Like Invisible Man, "King of the Bingo Game" features a displaced southerner seeking his fortune in the North, ostensibly the land of freedom and opportunity, but the protagonist finds himself estranged from even his fellow African Americans: "Folks down South stuck together that way; they didn't have to know you. But up here it was different." The Bingo King's hunger, both literal and figurative, cannot be appeased in an urban setting because of its alien notion of community and hospitality. Instead of being welcomed, he is set apart as a stranger, a country hick from "Rock' Mont, North Car'lina."

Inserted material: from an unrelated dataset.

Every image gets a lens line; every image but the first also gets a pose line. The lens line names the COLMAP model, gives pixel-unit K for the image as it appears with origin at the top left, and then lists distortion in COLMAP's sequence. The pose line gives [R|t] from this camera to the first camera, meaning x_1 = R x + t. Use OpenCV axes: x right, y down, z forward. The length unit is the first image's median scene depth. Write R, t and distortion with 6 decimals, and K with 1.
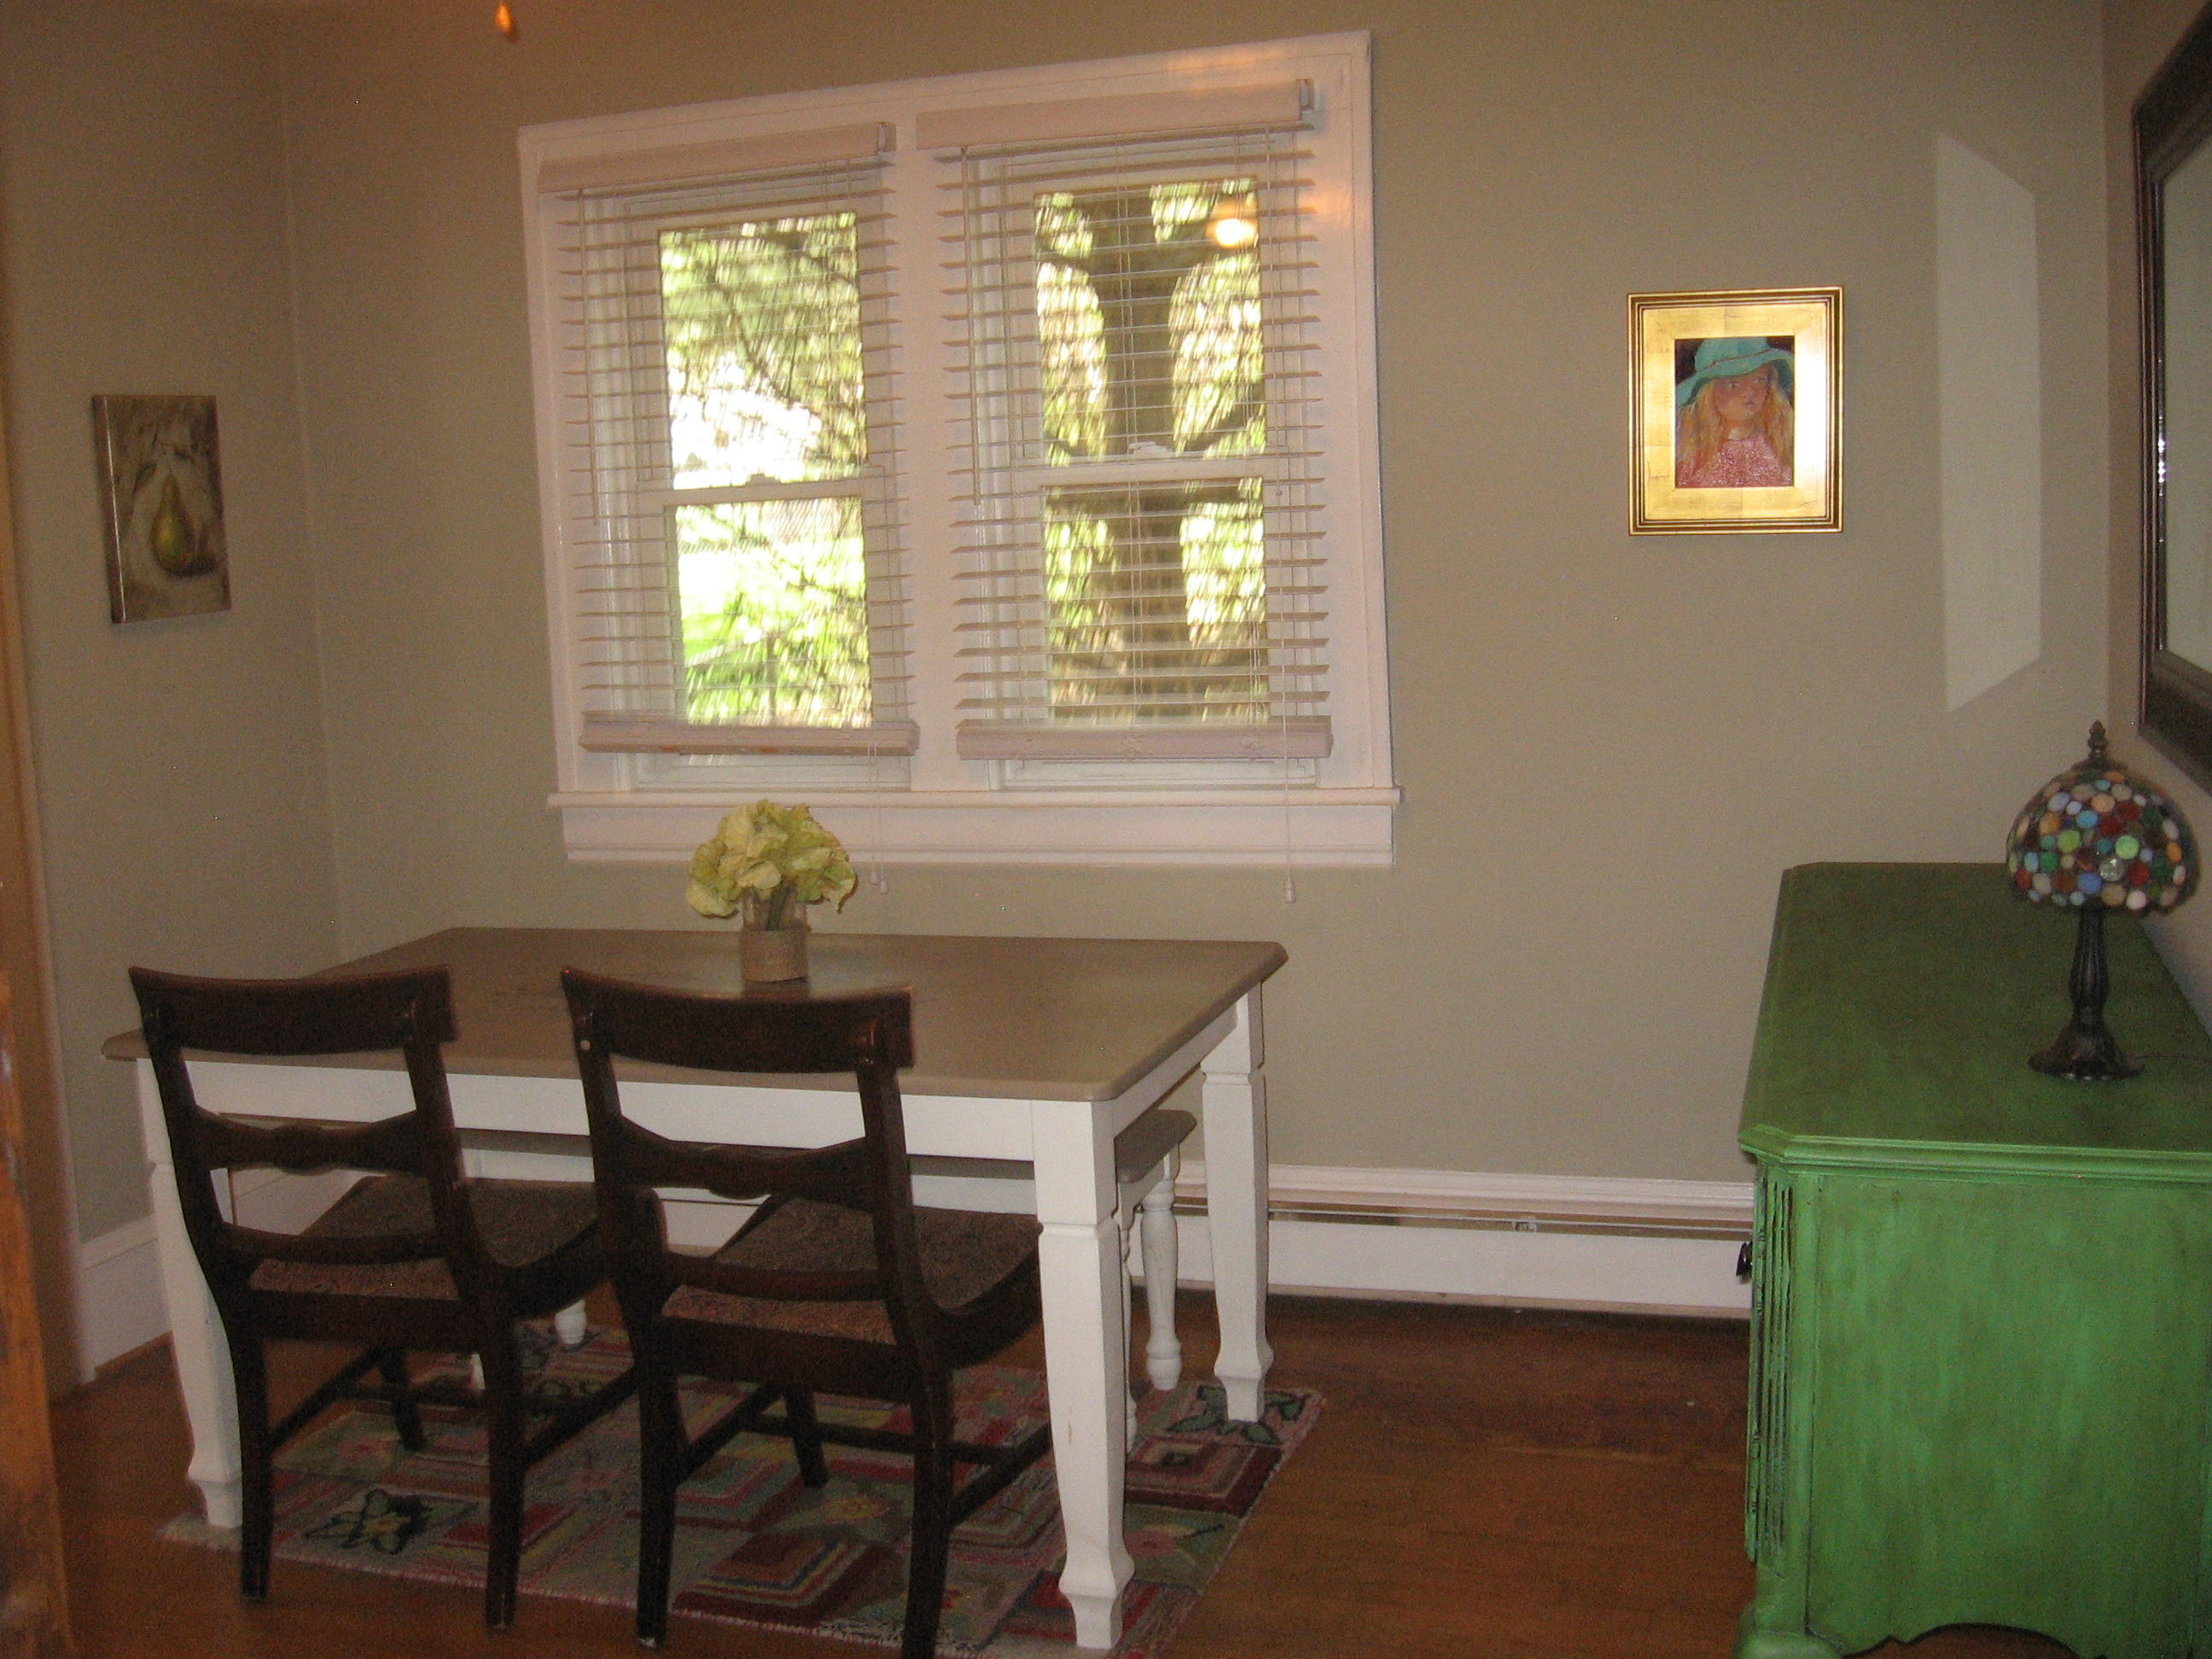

Although the Bingo Game pretends to be color-blind ("Any-body can win the jackpot as long as they get the lucky number, right?"), it actually functions as one of the white culture's racial controls. Much like state lotteries, it sells lower-class African Americans on the hope of dreams, even against the odds of achieving them. It subtly diverts African Americans from signifi-cant social change by enticing them as paying customers to theaters with the possibility of winning a measly $36.90. A white man runs the game and collects the entrance fees, and he is backed up by the police, who finally give the Bingo King "what all the winners received"—a kick in the head.
There are two dreams in the story, each emblematic of the other, and they serve as counterpoints to the reality that finally intrudes on them. The first is represented by the film's depiction of a bound and beaten woman held captive by an unnamed agent but awaiting rescue at the hands of the hero. The second involves the Bingo King's plan to rescue Laura by winning enough money to pay a doctor to cure her. A third dream, the runaway train, foreshadows the inevitability of the protagonist's fate and underlines his own need of rescue.
The tension between the Bingo King's yearning for membership in the African American community and his feelings of isolation among them at the theater create a conflict of pride and shame for him: "All the Negroes down there were just ashamed because he was black like them…. Most of the time he was ashamed of what Negroes did himself." His winning a chance at the bingo wheel isolates him further from the rest of the audience and sets him apart as, ironically, "one of the chosen people." His stalling tactics make him the focus of their anger and frustration as they displace their real complaints against the larger cultural racism.
As long as the bingo wheel of fate keeps spinning, the Bingo King can exist in a powerful free space between possibility and finality, set against the question of self-determinism and the ongoing pressure of time: "He felt vaguely that his whole life was determined by the bingo wheel…. Didn't they know that although he controlled the wheel, it also controlled him?" He cannot release his hold on the button that controls the wheel because it represents life, both his own and Laura's, and also because he wants to defer fate's final spin on his existence.
Ironically, at the height of the Bingo King's power he experiences both an assertion and a loss of selfhood. He achieves "a sense of himself that he had never known before," but he then immediately realizes that he has forgotten his own name, "given him by the white man who had owned his grandfather." He screams the question "Who am I?" at the crowd, but they cannot respond because of their own loss of identity. They are invisible in white culture even when they take center stage.
With his renaming of himself as the Bingo King, the protagonist experiences a rebirth of sorts, although the new name reflects as much bondage as the old one did. With the bingo wheel finally coming to rest on the double zero jackpot number, he has a fleeting glimpse of the possibility of Laura's rebirth. In reality, however, the double zero signifies death for both of them as the curtain is rung down on the bingo game and their lives.